Fatigué d'avoir à répondre à une question si sotte bien souvent posée par des gens qui, en réalité, devaient, comme beaucoup, se dandiner chez eux sur ses refrains entêtants, l'idole la fusille du regard et rétorque : «Pourquoi je fais de la musique commerciale? En attendant, ça me fait vivre.» Et tac. L'entretien dévoile ensuite un chanteur doublé d'un homme d'affaire comme on n'avait jamais eu l'habitude d'en entendre, parlant de ses magazines, de ses objectifs commerciaux, de sa cible et de sa clientèle. Étonnant, donc intéressant.

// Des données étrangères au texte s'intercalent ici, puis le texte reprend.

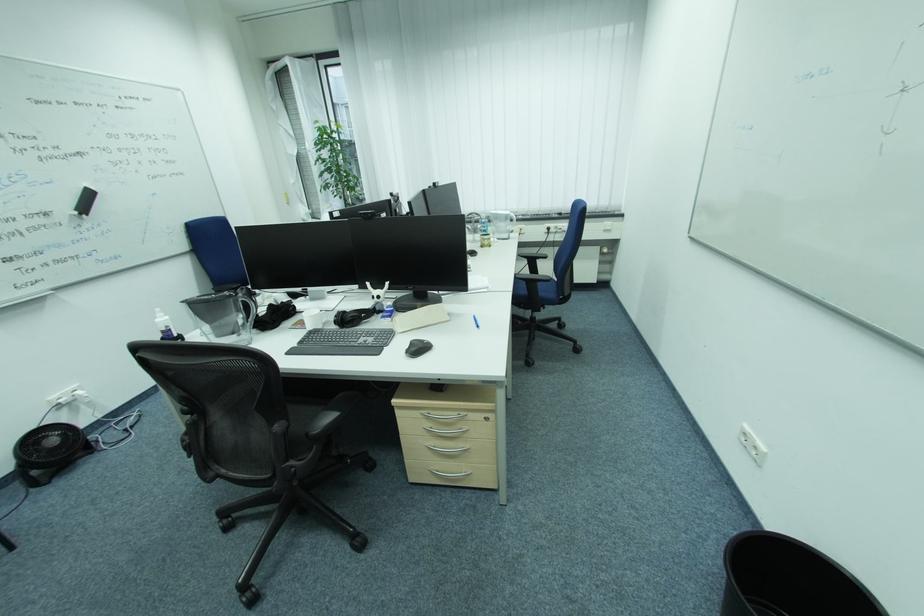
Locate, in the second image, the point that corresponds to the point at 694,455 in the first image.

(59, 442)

Pourquoi Claude François suscite-t-il encore de la commisération chez les beaux esprits, chez nombre de critiques et de chanteurs laborieux qui peinent tant à devenir populaires? Lui, Claude François, qui créa Comme d'habitude dont l'adaptation anglaise (My way) a gravé le nom en lettres d'or au panthéon du Music-Hall.

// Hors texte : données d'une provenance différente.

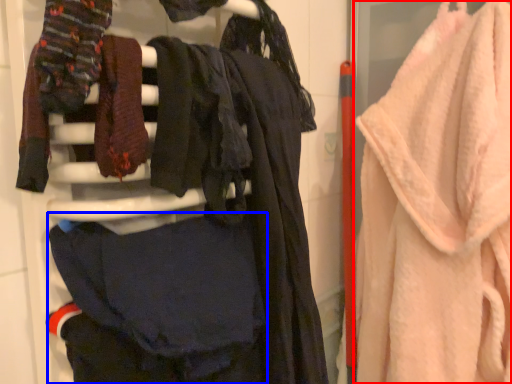
Question: Which point is further to the camera, towel (highlighted by a red box) or clothing (highlighted by a blue box)?

Choices:
 (A) towel
 (B) clothing

Answer: (A)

Quand on dit Georges Brassens, on répond L'Auvergnat ou Les copains d'abord. Quand on évoque Amsterdam ou Ne me quitte pas, on approuve «Ah! Jacques Brel...» Si l'on parle de Serge Gainsbourg, on songe à La Javanaise, et si l'on fredonne «Avec le temps...», on répond: «Léo Ferré!». Mais que sont ces chansons françaises à côté de Comme d'habitude? D'aimables succès. Au fond, seuls Et maintenant (What now my love) et La Mer (Beyond the see) pourraient pareillement requérir le titre de standard international. De ces chansons-filon qui garantissent la prospérité.
Mais surtout, ce qui rend Claude François éternel, c'est son sens du rythme, de la danse, du peps et de la fête exécutés avec un naturel désarmant, dans un sourire et une légèreté franchement agaçants pour les grincheux. Comment ne pas rêver d'être trois minutes, trois minutes seulement dans la peau de Claude François quand on le voit chanter Alexandrie Alexandra, Je vais à Rio, Chanson populaire, Magnolias for ever, tournoyant parmi ses Clodettes comme des lianes enamourées? Ces extraits d'émissions vieilles de quarante ans ont été diffusés des centaines de fois, et pourtant jamais l'on ne s'en fatigue, comme si l'énergie blonde du chanteur avalait le télespectateur. Claude François reste un cas unique, indémodable, une machine à vendre des particules de bonheur. Il n'est pas interdit de penser que lorsque Michael Jackson sera oublié, Claude François, lui, ne le sera pas.